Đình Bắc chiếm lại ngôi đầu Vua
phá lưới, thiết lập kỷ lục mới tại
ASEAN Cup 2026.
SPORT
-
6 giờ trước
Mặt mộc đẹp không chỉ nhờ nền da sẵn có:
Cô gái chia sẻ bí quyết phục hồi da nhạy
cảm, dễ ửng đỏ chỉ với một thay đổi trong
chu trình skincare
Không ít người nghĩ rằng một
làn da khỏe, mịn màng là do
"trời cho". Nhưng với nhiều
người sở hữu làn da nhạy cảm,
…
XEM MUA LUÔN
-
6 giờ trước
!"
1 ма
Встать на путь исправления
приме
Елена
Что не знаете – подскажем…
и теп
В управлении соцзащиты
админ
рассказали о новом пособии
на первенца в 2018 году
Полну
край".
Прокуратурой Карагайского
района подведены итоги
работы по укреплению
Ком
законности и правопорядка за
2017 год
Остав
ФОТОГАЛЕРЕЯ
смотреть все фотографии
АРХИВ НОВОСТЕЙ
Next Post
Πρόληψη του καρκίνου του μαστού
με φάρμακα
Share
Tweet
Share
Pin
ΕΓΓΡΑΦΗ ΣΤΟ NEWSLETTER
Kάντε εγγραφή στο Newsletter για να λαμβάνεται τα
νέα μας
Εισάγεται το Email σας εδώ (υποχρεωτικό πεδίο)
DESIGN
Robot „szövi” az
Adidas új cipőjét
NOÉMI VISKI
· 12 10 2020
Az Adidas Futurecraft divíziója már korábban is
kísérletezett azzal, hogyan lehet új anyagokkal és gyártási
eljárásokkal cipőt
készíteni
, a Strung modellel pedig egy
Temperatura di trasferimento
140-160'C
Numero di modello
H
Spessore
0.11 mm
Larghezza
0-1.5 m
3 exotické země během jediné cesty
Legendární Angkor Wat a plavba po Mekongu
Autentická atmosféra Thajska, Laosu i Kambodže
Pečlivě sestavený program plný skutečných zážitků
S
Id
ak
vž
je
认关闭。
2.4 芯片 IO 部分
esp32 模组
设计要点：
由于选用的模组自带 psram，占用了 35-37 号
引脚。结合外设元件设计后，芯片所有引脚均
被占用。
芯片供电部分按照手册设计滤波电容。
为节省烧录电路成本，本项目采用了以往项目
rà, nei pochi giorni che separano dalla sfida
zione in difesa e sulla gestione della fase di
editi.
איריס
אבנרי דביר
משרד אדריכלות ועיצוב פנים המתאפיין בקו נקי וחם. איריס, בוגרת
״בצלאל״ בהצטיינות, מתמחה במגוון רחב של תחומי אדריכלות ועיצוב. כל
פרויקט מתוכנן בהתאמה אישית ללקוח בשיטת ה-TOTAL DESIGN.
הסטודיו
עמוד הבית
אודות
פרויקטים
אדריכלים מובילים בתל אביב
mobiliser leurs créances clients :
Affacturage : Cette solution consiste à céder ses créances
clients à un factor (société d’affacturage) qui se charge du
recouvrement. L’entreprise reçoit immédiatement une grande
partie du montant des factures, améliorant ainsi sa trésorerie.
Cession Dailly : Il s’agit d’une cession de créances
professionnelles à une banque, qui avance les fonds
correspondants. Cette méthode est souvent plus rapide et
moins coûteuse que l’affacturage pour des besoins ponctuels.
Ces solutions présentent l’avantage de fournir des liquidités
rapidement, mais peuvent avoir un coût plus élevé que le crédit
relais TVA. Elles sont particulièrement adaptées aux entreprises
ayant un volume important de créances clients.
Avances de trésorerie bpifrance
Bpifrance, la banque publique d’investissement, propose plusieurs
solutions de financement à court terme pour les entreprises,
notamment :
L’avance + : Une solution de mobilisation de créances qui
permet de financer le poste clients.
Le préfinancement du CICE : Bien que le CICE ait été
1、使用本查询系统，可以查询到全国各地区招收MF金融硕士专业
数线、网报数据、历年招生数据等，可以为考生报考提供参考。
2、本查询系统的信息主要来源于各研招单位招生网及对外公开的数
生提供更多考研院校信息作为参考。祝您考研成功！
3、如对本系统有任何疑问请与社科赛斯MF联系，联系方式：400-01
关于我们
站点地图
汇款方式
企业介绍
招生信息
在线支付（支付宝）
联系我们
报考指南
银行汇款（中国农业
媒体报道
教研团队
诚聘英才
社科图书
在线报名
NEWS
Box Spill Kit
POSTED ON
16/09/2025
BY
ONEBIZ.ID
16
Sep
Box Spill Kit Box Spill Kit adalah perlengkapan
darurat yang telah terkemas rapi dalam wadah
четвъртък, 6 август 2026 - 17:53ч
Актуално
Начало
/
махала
⁂
### To-do item
Please set out every line of all the material above as a numbered list, leaving out any blank lines.

### Solved exercise
1. Đình Bắc chiếm lại ngôi đầu Vua
2. phá lưới, thiết lập kỷ lục mới tại
3. ASEAN Cup 2026.
4. SPORT
5. -
6. 6 giờ trước
7. Mặt mộc đẹp không chỉ nhờ nền da sẵn có:
8. Cô gái chia sẻ bí quyết phục hồi da nhạy
9. cảm, dễ ửng đỏ chỉ với một thay đổi trong
10. chu trình skincare
11. Không ít người nghĩ rằng một
12. làn da khỏe, mịn màng là do
13. "trời cho". Nhưng với nhiều
14. người sở hữu làn da nhạy cảm,
15. …
16. XEM MUA LUÔN
17. -
18. 6 giờ trước
19. !"
20. 1 ма
21. Встать на путь исправления
22. приме
23. Елена
24. Что не знаете – подскажем…
25. и теп
26. В управлении соцзащиты
27. админ
28. рассказали о новом пособии
29. на первенца в 2018 году
30. Полну
31. край".
32. Прокуратурой Карагайского
33. района подведены итоги
34. работы по укреплению
35. Ком
36. законности и правопорядка за
37. 2017 год
38. Остав
39. ФОТОГАЛЕРЕЯ
40. смотреть все фотографии
41. АРХИВ НОВОСТЕЙ
42. Next Post
43. Πρόληψη του καρκίνου του μαστού
44. με φάρμακα
45. Share
46. Tweet
47. Share
48. Pin
49. ΕΓΓΡΑΦΗ ΣΤΟ NEWSLETTER
50. Kάντε εγγραφή στο Newsletter για να λαμβάνεται τα
51. νέα μας
52. Εισάγεται το Email σας εδώ (υποχρεωτικό πεδίο)
53. DESIGN
54. Robot „szövi” az
55. Adidas új cipőjét
56. NOÉMI VISKI
57. · 12 10 2020
58. Az Adidas Futurecraft divíziója már korábban is
59. kísérletezett azzal, hogyan lehet új anyagokkal és gyártási
60. eljárásokkal cipőt
61. készíteni
62. , a Strung modellel pedig egy
63. Temperatura di trasferimento
64. 140-160'C
65. Numero di modello
66. H
67. Spessore
68. 0.11 mm
69. Larghezza
70. 0-1.5 m
71. 3 exotické země během jediné cesty
72. Legendární Angkor Wat a plavba po Mekongu
73. Autentická atmosféra Thajska, Laosu i Kambodže
74. Pečlivě sestavený program plný skutečných zážitků
75. S
76. Id
77. ak
78. vž
79. je
80. 认关闭。
81. 2.4 芯片 IO 部分
82. esp32 模组
83. 设计要点：
84. 由于选用的模组自带 psram，占用了 35-37 号
85. 引脚。结合外设元件设计后，芯片所有引脚均
86. 被占用。
87. 芯片供电部分按照手册设计滤波电容。
88. 为节省烧录电路成本，本项目采用了以往项目
89. rà, nei pochi giorni che separano dalla sfida
90. zione in difesa e sulla gestione della fase di
91. editi.
92. איריס
93. אבנרי דביר
94. משרד אדריכלות ועיצוב פנים המתאפיין בקו נקי וחם. איריס, בוגרת
95. ״בצלאל״ בהצטיינות, מתמחה במגוון רחב של תחומי אדריכלות ועיצוב. כל
96. פרויקט מתוכנן בהתאמה אישית ללקוח בשיטת ה-TOTAL DESIGN.
97. הסטודיו
98. עמוד הבית
99. אודות
100. פרויקטים
101. אדריכלים מובילים בתל אביב
102. mobiliser leurs créances clients :
103. Affacturage : Cette solution consiste à céder ses créances
104. clients à un factor (société d’affacturage) qui se charge du
105. recouvrement. L’entreprise reçoit immédiatement une grande
106. partie du montant des factures, améliorant ainsi sa trésorerie.
107. Cession Dailly : Il s’agit d’une cession de créances
108. professionnelles à une banque, qui avance les fonds
109. correspondants. Cette méthode est souvent plus rapide et
110. moins coûteuse que l’affacturage pour des besoins ponctuels.
111. Ces solutions présentent l’avantage de fournir des liquidités
112. rapidement, mais peuvent avoir un coût plus élevé que le crédit
113. relais TVA. Elles sont particulièrement adaptées aux entreprises
114. ayant un volume important de créances clients.
115. Avances de trésorerie bpifrance
116. Bpifrance, la banque publique d’investissement, propose plusieurs
117. solutions de financement à court terme pour les entreprises,
118. notamment :
119. L’avance + : Une solution de mobilisation de créances qui
120. permet de financer le poste clients.
121. Le préfinancement du CICE : Bien que le CICE ait été
122. 1、使用本查询系统，可以查询到全国各地区招收MF金融硕士专业
123. 数线、网报数据、历年招生数据等，可以为考生报考提供参考。
124. 2、本查询系统的信息主要来源于各研招单位招生网及对外公开的数
125. 生提供更多考研院校信息作为参考。祝您考研成功！
126. 3、如对本系统有任何疑问请与社科赛斯MF联系，联系方式：400-01
127. 关于我们
128. 站点地图
129. 汇款方式
130. 企业介绍
131. 招生信息
132. 在线支付（支付宝）
133. 联系我们
134. 报考指南
135. 银行汇款（中国农业
136. 媒体报道
137. 教研团队
138. 诚聘英才
139. 社科图书
140. 在线报名
141. NEWS
142. Box Spill Kit
143. POSTED ON
144. 16/09/2025
145. BY
146. ONEBIZ.ID
147. 16
148. Sep
149. Box Spill Kit Box Spill Kit adalah perlengkapan
150. darurat yang telah terkemas rapi dalam wadah
151. четвъртък, 6 август 2026 - 17:53ч
152. Актуално
153. Начало
154. /
155. махала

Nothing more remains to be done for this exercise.